Selon les témoignages recueillis auprès des riverains, une bataille féroce avait opposé l’armée guinéenne aux rebelles au niveau de la grande forêt appelée Môffa à l’orée de la commune urbaine de Kissidougou. Finalement, il aura fallu deux jours d’intenses combats pour que l’armée guinéenne qui avait utilisé de l’artillerie lourde, parvienne à déloger les envahisseurs désemparés et surpris. Selon les mêmes témoignages, on comptait les morts par centaines.

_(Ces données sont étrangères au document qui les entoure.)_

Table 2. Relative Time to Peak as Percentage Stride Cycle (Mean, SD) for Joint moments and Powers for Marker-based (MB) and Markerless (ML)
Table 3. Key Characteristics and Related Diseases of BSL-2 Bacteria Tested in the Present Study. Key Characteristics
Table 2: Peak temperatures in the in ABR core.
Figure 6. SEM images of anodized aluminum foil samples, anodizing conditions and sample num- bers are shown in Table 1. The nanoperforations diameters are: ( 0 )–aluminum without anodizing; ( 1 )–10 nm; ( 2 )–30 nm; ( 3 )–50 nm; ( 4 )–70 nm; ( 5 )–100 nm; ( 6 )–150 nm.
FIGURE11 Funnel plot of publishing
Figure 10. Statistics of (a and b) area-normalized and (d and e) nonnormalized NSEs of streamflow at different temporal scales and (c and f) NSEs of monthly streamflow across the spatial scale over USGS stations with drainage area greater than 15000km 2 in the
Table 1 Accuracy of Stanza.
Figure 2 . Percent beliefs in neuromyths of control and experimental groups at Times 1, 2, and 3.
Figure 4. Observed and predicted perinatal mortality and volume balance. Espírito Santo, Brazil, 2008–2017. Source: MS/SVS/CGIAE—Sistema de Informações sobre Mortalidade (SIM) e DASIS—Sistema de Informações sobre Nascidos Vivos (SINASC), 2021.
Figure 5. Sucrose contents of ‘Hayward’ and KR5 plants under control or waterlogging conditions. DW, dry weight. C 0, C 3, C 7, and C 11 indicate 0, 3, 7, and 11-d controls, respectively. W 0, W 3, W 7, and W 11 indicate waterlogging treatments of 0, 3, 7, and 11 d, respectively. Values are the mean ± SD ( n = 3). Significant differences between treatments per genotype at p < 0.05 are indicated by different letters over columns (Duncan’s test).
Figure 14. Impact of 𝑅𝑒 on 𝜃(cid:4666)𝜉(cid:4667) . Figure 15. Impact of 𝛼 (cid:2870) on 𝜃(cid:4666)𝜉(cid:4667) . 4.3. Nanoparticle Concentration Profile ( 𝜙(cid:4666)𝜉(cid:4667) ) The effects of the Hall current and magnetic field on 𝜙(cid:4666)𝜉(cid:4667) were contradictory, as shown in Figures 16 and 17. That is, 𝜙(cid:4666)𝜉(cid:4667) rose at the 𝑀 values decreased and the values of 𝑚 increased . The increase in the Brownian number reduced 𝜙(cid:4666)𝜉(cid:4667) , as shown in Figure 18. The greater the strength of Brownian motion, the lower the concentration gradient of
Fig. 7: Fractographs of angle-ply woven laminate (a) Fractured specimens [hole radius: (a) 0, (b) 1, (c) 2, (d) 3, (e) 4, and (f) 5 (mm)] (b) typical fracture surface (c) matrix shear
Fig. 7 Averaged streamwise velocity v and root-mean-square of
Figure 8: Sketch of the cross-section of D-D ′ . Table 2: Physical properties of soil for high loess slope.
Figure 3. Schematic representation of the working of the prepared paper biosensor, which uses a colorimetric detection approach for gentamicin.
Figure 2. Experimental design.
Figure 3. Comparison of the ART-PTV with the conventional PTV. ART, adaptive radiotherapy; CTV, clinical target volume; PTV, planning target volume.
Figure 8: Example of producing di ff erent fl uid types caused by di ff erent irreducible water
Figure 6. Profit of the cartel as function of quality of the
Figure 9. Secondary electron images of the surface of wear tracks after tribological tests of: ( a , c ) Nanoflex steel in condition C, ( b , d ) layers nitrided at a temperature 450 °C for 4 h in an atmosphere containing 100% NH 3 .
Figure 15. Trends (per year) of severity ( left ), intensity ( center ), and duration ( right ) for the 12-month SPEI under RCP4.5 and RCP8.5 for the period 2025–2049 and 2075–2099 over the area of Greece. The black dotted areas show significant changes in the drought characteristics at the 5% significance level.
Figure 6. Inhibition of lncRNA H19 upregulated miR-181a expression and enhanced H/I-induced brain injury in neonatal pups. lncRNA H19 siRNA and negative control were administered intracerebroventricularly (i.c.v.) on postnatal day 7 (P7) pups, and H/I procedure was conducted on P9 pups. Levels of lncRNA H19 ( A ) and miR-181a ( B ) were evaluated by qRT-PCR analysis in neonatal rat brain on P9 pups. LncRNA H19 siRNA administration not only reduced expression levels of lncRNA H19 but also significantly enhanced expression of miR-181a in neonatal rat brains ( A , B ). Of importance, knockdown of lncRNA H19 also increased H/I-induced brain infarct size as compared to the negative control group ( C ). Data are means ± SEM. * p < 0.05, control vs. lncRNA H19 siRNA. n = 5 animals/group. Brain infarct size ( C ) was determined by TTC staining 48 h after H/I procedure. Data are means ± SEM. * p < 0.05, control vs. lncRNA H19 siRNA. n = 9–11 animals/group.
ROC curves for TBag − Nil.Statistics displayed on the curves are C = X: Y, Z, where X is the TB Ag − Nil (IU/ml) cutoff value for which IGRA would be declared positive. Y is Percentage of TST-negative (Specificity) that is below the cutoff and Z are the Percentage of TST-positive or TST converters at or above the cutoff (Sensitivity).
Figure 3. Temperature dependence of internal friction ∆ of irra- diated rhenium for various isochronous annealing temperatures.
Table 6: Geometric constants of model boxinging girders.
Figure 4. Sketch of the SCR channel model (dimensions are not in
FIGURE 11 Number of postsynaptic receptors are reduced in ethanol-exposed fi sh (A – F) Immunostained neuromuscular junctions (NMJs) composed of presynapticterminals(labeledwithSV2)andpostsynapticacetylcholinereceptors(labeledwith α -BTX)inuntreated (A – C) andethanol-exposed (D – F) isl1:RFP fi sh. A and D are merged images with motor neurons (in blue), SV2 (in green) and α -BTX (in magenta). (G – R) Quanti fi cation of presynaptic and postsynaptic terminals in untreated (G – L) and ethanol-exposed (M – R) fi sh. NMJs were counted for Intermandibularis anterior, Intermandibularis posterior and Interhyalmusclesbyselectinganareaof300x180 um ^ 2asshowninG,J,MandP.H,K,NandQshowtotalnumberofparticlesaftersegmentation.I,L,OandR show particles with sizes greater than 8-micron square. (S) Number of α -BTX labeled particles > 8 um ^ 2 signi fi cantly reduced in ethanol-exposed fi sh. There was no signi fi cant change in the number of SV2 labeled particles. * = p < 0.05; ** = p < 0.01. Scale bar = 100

S’adressant à ses compatriotes, Fara Touré a invité les uns et les autres à privilégier l’unité nationale. ‘’Personne n’aimerait quitter sa maison pour aller passer plusieurs nuits en plein brousse. La paix n’a pas de prix. Moi, je n’aimerais jamais revivre ces moments pareils dans ma vie. Je reste reconnaissant à l’armée guinéenne et les jeunes volontaires’’, a-t-il invité.
À noter que le président guinéen d’alors, le Général Lansana Conté avait publiquement accusé son homologue libérien Charles Taylor, d’être à l’origine de cette agression barbare, contre les paisibles populations guinéennes.
Depuis Kissidougou, Ousmane Nino SYLLA, pour Lerevelateur224.com.